In all of the charts above we're using the mean for the year to represent the year. We could check all possible 24-month groupings to see if some of them had a greater change.

In [138]:
df_m = df.set_index('date').sort_values('date')
df_m['pct_change'] = df_m.value.pct_change(periods=24)
df_m.reset_index(inplace=True)
df_m['year'] = pd.DatetimeIndex(df_m['date']).year
df_m['label'] = df_m['periodName'].astype(str) + ' ' + (df_m['year'] -2).astype(str) + ' to ' + df_m['year'].astype(str)

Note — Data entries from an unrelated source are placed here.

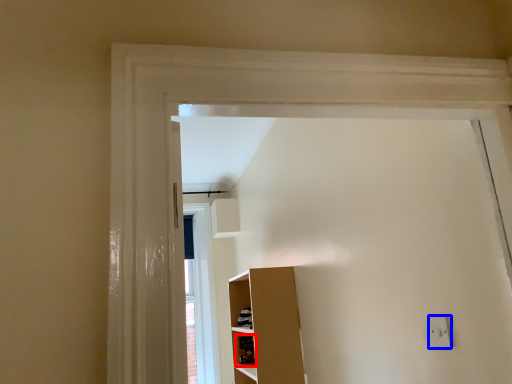
Question: Which object is closer to the camera taking this photo, cabinet (highlighted by a red box) or electric outlet (highlighted by a blue box)?

Choices:
 (A) cabinet
 (B) electric outlet

Answer: (B)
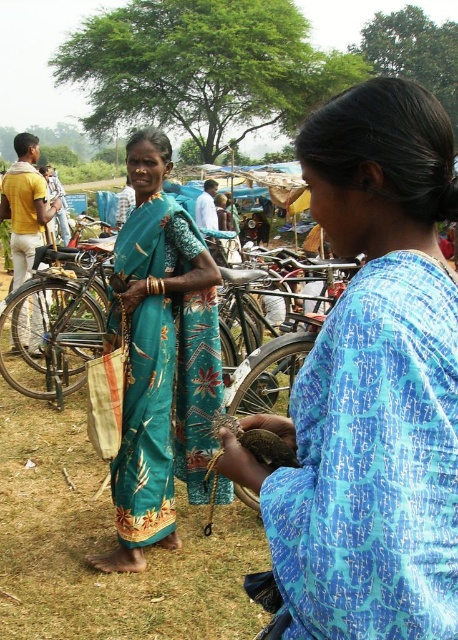
What is located at the coordinates point (371,385) in the image?

The blue printed dress at center is located at point (371,385).

You are a photographer at the market and want to capture both the metallic silver bicycle at left and the yellow cotton shirt at left in the same frame. Which object should you position closer to the center of your camera viewfinder to include both?

To include both the metallic silver bicycle at left and the yellow cotton shirt at left in the same frame, position the metallic silver bicycle at left closer to the center since it is already to the right of the yellow cotton shirt at left, meaning it is farther from the left edge and closer to the center by default.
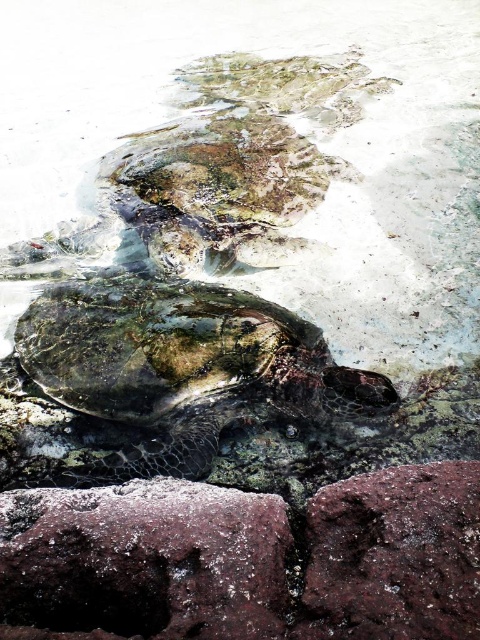
Question: Among these points, which one is farthest from the camera?

Choices:
 (A) [178, 524]
 (B) [338, 548]
 (C) [169, 307]

Answer: (C)

Question: Is shiny green turtle at center smaller than rusty metallic rock at lower right?

Choices:
 (A) yes
 (B) no

Answer: (B)

Question: Can you confirm if rusty metallic rock at lower left is wider than textured brownish-green shell at upper center?

Choices:
 (A) no
 (B) yes

Answer: (A)

Question: Which point is farther to the camera?

Choices:
 (A) (117, 515)
 (B) (232, 113)
 (C) (151, 308)

Answer: (B)

Question: Is textured brownish-green shell at upper center positioned before rusty metallic rock at lower right?

Choices:
 (A) yes
 (B) no

Answer: (B)

Question: Which is nearer to the rusty metallic rock at lower right?

Choices:
 (A) rusty metallic rock at lower left
 (B) shiny green turtle at center
 (C) textured brownish-green shell at upper center

Answer: (A)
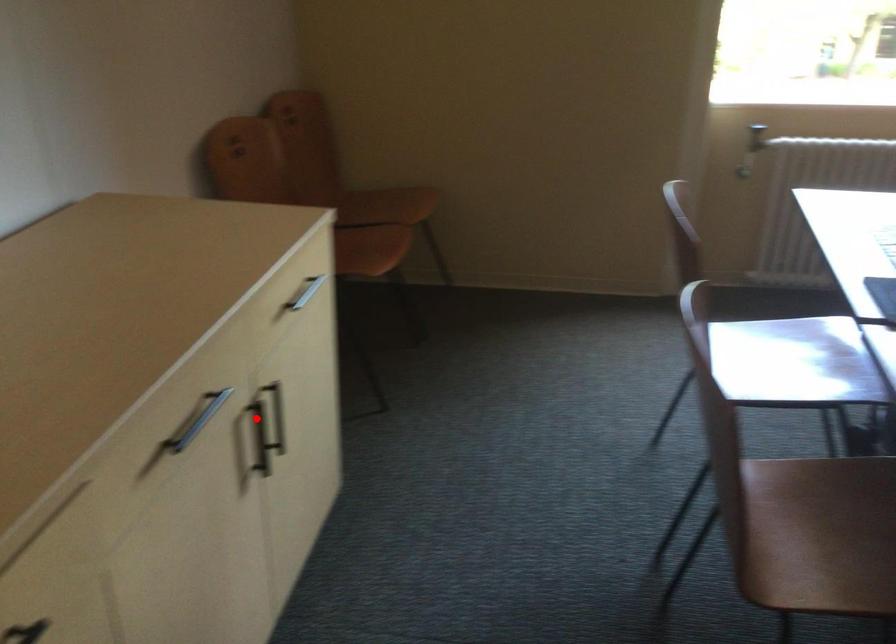
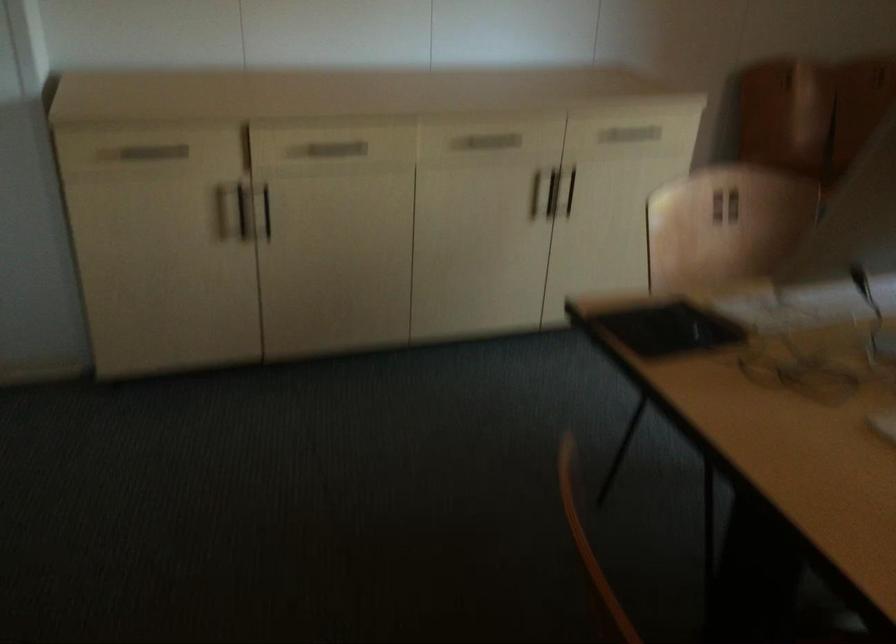
Question: I am providing you with two images of the same scene from different viewpoints. In image1, a red point is highlighted. Considering the same 3D point in image2, which of the following is correct?

Choices:
 (A) It is closer
 (B) It is farther

Answer: (B)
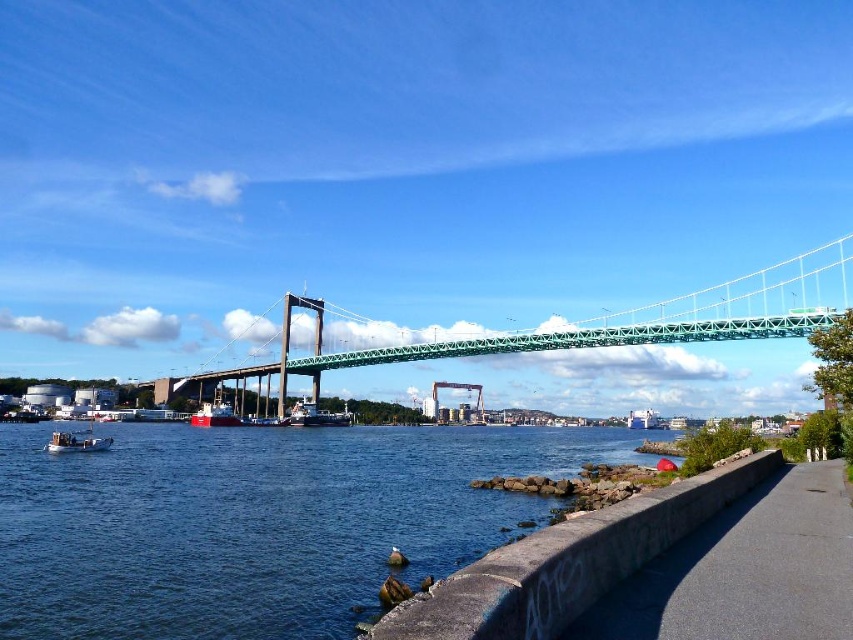
You are standing at the waterfront and want to reach the blue water at lower center. The safety regulations state that you must stay at least 30 meters away from the water for safety. Are you currently within the safe distance?

The distance of blue water at lower center from viewer is 27.16 meters, which is less than the required 30 meters. Therefore, you are not within the safe distance and need to move back.

Based on the photo, you are standing on the green deck of the large suspension bridge and looking down. You see a point labeled with coordinates. Which object is located at point (258, 522)?

The point at coordinates (258, 522) indicates blue water at lower center.

You are a photographer planning to capture the entire view of the waterfront area. You notice the blue water at lower center and the green metallic suspension bridge at center. Which object appears taller in the image?

The green metallic suspension bridge at center appears taller than the blue water at lower center in the image.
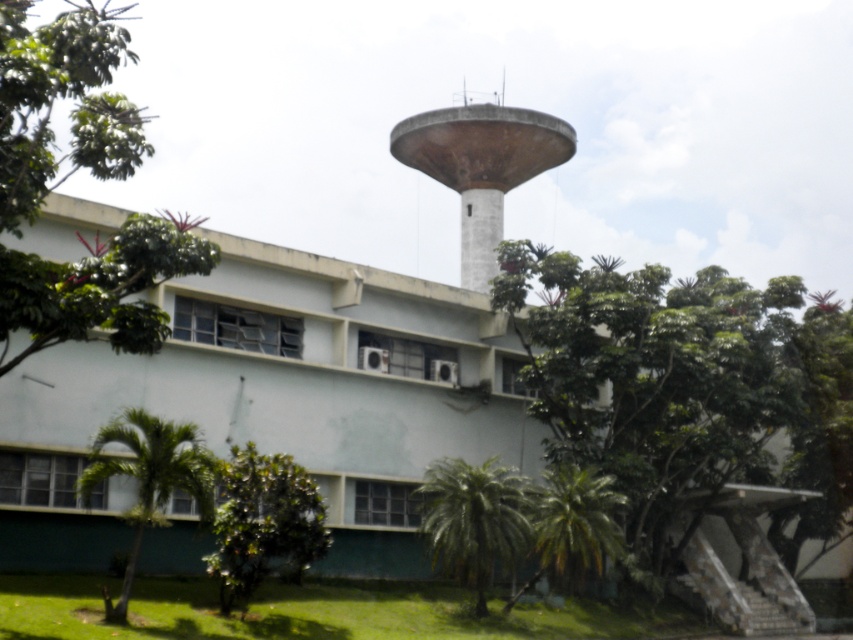
Is point (440, 120) more distant than point (445, 518)?

That is True.

Between concrete water tower at upper center and green leafy palm at lower center, which one appears on the left side from the viewer's perspective?

green leafy palm at lower center is more to the left.

Between point (427, 116) and point (526, 550), which one is positioned in front?

Point (526, 550) is in front.

Locate an element on the screen. The height and width of the screenshot is (640, 853). concrete water tower at upper center is located at coordinates (480, 166).

Is green leafy tree at lower left closer to camera compared to green leafy palm at lower left?

No, green leafy tree at lower left is behind green leafy palm at lower left.

In the scene shown: Which of these two, green leafy tree at lower left or green leafy palm at lower left, stands taller?

Standing taller between the two is green leafy tree at lower left.

Is point (219, 513) farther from viewer compared to point (99, 445)?

Yes, it is.

This screenshot has height=640, width=853. What are the coordinates of `green leafy tree at lower left` in the screenshot? It's located at (263, 524).

Does green leafy tree at lower right lie in front of green leafy palm at lower right?

No, it is not.

Which is below, green leafy tree at lower right or green leafy palm at lower right?

green leafy palm at lower right is lower down.

What do you see at coordinates (683, 384) in the screenshot? I see `green leafy tree at lower right` at bounding box center [683, 384].

Identify the location of green leafy tree at lower right. (683, 384).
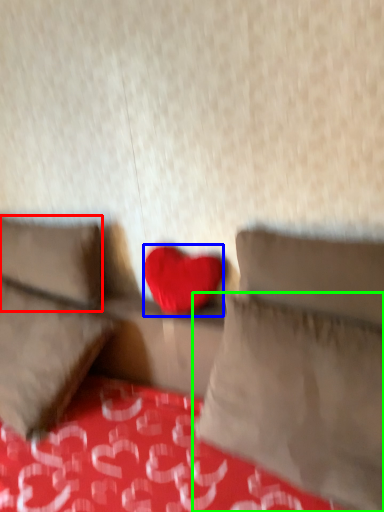
Question: Estimate the real-world distances between objects in this image. Which object is farther from pillow (highlighted by a red box), heart (highlighted by a blue box) or pillow (highlighted by a green box)?

Choices:
 (A) heart
 (B) pillow

Answer: (B)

# Fourth chart - bar chart of rolling 24-month inflation rates.
alt.Chart(pd.DataFrame(df_m).dropna(),title='Rolling 24-month Price Changes for Medical Care since 2002').mark_bar().encode(
    x = alt.X('label:O', title=None, sort='y'),
    y = alt.Y('pct_change', title='Change', axis=alt.Axis(format='%'))
)

Having this many bars is just silly. Let's try a different approach.

In [142]:
#Going to use months to help space out our index, and add hover labels.
df_m['month'] = pd.DatetimeIndex(df_m['date']).month
df_m['spacing'] = df_m['year'] + (df_m['month'] / 12)
df_m['mouseover'] = df_m['label'] + ': ' + (df_m['pct_change'] * 100).round(2).astype(str) + '%'

# Fifth chart - scatter of 24-month rolling changes.
alt.Chart(pd.DataFrame(df_m).dropna(),title='Rolling 24-month Price Changes for Medical Care since 2002').mark_point().encode(
    y = alt.Y('pct_change', title='Change', axis=alt.Axis(format='%')),
    x = alt.X('spacing', title='Year', axis = alt.Axis(format='0'), scale=alt.Scale(domain=[2002, 2022])),
    tooltip=('mouseover')
).interactive()

Let's adopt the highlight trick from our previous iterations.

In [150]:
# Sixth chart - scatter of 24-month rolling changes with red highlight.
alt.Chart(pd.DataFrame(df_m).dropna(),title='Rolling 24-Month Price Changes for Medical Care since 2002 with 2021 in Red').mark_point().encode(
    y = alt.Y('pct_change', title='Change', axis=alt.Axis(format='%')),
    x = alt.X('spacing', title='Year', axis = alt.Axis(format='0'), scale=alt.Scale(domain=[2002, 2022])),
    tooltip=('mouseover'),
    color=alt.condition(
        alt.datum.year == 2021,
        alt.value('red'),
        alt.value('lightgrey')
    )
).interactive(
).properties(height=300, width=400)

### Conclusion: The hypothesis is false.

Medical expense inflation was surprisingly low during 2019-2021, despite the ongoing Covid-19 pandemic. Paradoxically, this was one of the lowest periods of medical expense inflation since 2000. Medical Care frequently topped 8% inflation for most of the first decade of the millenium. Later years saw annualized inflation hovering in the range of ~3% to ~8%.